By Ben Folley
On Monday night Helen Goodman MP debated Blue Labour’s leading thinker, Maurice Glasman, on Newsnight (which you can watch again here or read the transcript here). Whilst I thought Glasman failed to make a coherent case on the night, he and the other leading thinkers of Blue Labour have written reams of essays, which Goodman appears to have read extensively.
Many people I know have expressed concern with Blue Labour’s backward-looking social policy agenda, best expressed by what has become known as ‘Family, Faith and Flag’. But many have also assumed that alongside this Blue Labour had a more progressive agenda on the economy, with its occasional rhetorical flourishes against neo-liberalism in its articles.
But Goodman also helped to dispel this myth by pointing out Blue Labour’s hostility to state involvement in the economy and rejection of aspects of the 1945 settlement that saw the creation of the welfare state. As Goodman said of Blue Labour on Newsnight, ‘I think the rejection of 1945 is a really big mistake’.
Blue Labour has taken it upon itself to challenge the politics of Attlee and the Labour government that created the NHS and modernised the British economy through nationalisation after the Second World War.
On the programme, Glasman said ‘the problem with 1945 was the nationalisation model,’ and in Labour as a Radical Tradition, he wrote:
“The big rupture with the dominant Labour narrative…came with the victory of 1945, which was the trigger for its long-term decline. It could be said that this was when, in the name of abstract justice, the movement was sacrificed.”
Explaining the idea further Glasman has said that:
“Nationalisation, and its direction by state appointed experts, was but one form of the social ownership that was discussed by the labour movement for three decades before 1945. For most of the time before that, co-operative firms, worker and passenger owned railways, mutualised waterways and worker-run mines were Party policy. This was all but abandoned by the time Attlee became prime minister.”
And in specific reference to the NHS, the BBC wrote:
“Lord Glasman believes that, in the post-war period following the creation of the National Health Service, Labour developed a top-down model of government that became “remote, bossy and managerial”. “1945 was a wonderful achievement of solidarity,” he told Radio 4’s Analysis programme. “But the sting in the tail of 1945 was that it broke all the mutual solidarity – the ways we took care of each other – and handed them over to the state.”
In short, Glasman believes that Attlee and post-war Labour was ‘too statist’.
Another key Blue Labour thinker who Glasman has called ‘a very important colleague in developing the idea,’ is the Oxford political historian Marc Stears, who has said:
“we need to get away from this obsession with absolute fairness, with material equality… we need to be experimental …. If that means private sector operators working in collaboration with the providers and the recipients of services in a more relational, more democratic way, then we have to be prepared to say that that’s the right move forwards.”
In prefacing his point, he specifically says:
“We’ve gone for many years now in a state-driven, redistribution-driven, equality-driven Labour tradition that comes straight out of 1945.”
I believe it is totally inconsistent with the reality of the Labour movement history and the gains made for working people by the 1945 government to suggest this period was one of decline in our movement.
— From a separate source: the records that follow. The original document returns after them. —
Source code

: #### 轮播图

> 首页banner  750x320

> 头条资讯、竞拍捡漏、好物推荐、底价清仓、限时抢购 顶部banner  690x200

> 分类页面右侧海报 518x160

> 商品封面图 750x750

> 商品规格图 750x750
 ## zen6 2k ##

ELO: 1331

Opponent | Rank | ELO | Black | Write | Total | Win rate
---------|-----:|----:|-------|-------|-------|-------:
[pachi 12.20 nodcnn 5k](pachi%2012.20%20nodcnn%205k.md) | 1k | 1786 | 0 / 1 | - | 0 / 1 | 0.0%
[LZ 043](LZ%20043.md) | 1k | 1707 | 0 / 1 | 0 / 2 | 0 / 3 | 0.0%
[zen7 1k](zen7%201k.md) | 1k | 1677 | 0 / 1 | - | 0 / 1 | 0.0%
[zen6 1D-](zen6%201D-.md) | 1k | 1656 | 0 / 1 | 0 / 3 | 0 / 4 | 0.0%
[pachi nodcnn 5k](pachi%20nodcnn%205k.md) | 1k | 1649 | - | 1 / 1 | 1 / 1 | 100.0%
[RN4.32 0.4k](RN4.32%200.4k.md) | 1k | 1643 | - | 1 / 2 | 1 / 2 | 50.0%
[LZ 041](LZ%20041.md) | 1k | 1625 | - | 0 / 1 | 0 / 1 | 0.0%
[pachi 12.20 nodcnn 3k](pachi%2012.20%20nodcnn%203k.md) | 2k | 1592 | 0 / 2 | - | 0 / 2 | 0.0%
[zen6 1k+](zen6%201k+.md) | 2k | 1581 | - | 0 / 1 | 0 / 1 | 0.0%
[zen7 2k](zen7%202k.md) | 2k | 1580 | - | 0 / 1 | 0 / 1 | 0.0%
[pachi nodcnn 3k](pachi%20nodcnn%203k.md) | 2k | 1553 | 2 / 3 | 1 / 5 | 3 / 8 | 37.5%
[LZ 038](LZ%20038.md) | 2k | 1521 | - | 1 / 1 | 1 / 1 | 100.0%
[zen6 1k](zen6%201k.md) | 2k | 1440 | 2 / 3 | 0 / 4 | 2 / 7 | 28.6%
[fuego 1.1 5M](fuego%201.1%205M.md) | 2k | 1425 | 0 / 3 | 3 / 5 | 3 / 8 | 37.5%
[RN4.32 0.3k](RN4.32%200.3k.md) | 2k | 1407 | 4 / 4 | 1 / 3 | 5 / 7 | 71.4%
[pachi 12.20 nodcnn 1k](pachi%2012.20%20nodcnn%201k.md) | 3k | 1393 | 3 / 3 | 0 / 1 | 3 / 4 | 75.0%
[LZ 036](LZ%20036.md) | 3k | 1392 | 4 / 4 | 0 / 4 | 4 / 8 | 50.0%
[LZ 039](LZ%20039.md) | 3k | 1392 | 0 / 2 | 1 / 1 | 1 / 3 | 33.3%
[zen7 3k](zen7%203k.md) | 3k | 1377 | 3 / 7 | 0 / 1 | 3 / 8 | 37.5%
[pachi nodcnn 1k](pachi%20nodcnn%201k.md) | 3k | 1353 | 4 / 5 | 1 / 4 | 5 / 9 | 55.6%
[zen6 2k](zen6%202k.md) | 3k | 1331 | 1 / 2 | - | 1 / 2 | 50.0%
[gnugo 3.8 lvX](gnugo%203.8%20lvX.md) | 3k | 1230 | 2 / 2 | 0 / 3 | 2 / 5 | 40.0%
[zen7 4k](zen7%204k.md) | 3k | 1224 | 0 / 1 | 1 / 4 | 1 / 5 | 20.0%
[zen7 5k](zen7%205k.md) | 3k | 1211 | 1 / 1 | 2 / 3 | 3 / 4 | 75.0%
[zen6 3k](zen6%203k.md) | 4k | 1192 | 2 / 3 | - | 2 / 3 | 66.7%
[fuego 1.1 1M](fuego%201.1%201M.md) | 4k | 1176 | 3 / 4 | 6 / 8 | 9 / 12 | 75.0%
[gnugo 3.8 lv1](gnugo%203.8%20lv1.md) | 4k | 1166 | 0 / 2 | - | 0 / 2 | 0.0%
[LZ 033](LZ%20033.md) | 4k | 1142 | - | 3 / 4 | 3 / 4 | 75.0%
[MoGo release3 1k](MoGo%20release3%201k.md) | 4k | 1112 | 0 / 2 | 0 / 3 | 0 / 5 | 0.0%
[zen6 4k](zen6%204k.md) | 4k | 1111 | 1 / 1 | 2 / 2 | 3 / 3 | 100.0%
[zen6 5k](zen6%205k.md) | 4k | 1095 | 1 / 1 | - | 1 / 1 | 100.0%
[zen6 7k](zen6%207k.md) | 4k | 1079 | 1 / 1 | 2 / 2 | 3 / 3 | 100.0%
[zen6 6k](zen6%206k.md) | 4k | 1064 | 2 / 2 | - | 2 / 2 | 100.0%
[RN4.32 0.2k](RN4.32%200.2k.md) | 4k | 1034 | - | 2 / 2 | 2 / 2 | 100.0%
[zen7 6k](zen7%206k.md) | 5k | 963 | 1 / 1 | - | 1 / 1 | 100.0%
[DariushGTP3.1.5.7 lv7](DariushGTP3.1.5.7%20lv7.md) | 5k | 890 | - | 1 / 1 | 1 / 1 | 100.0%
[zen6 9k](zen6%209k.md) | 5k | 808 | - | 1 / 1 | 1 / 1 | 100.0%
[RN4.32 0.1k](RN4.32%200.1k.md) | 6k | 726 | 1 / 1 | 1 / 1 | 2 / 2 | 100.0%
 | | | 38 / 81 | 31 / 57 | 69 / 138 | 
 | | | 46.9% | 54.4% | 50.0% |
Helen Goodman rejected this interpretation of history on Newsnight saying:
“Maurice has criticised nationalisation. My mother-in-law came from a mining village, when she was a child she’d frequently she’d go to the pit when there was an accident. How many people were being killed in the pits? Horrible things were happening. Once you’ve got nationalisation you’ve got massive improvements in health and safety standards, massive improvements in people’s standards of living. Or my own grandmother, between the wars she was collecting subs for a voluntary ambulance scheme and great in terms of community building which is what Maurice is talking about, but actually people prefer to dial 999.”
Similarly Roy Hattersley has rejected Blue Labour’s undermining of the welfare state as something that would exacerbate inequality. He said:
“Before the creation of the welfare state, we all died of illnesses early on because all the things that the state provided were not available in those days.”
One consequence of the undermining of the welfare state by Blue Labour is that it has emboldened the more free-market wing of the party. In the latest Blue Labour pamphlet, ‘The Labour tradition and the politics of paradox‘, James Purnell writes that Maurice Glasman is correct to identify ‘the 1945 government as the problem’ and that until Glasman’s paper “Labour’s default setting has been that 1945 was paradise lost…That’s what gives the keepers of the scrolls the right to denounce anyone who doesn’t privilege equality…”
To claim that anyone thinks 1945 was paradise lost is clearly fanciful, but there is no question we should defend the enormous gains made for working people in the post-war period.
And we should do so more than ever at this particular juncture, with a Tory government attacking public services and the welfare state.
The real risk of the spread of Blue Labour’s ideas is disarming the Labour movement as we face the real battle over coming months, stopping the Tories from carrying out the irreversible destruction of basic services that are vital to people’s everyday lives.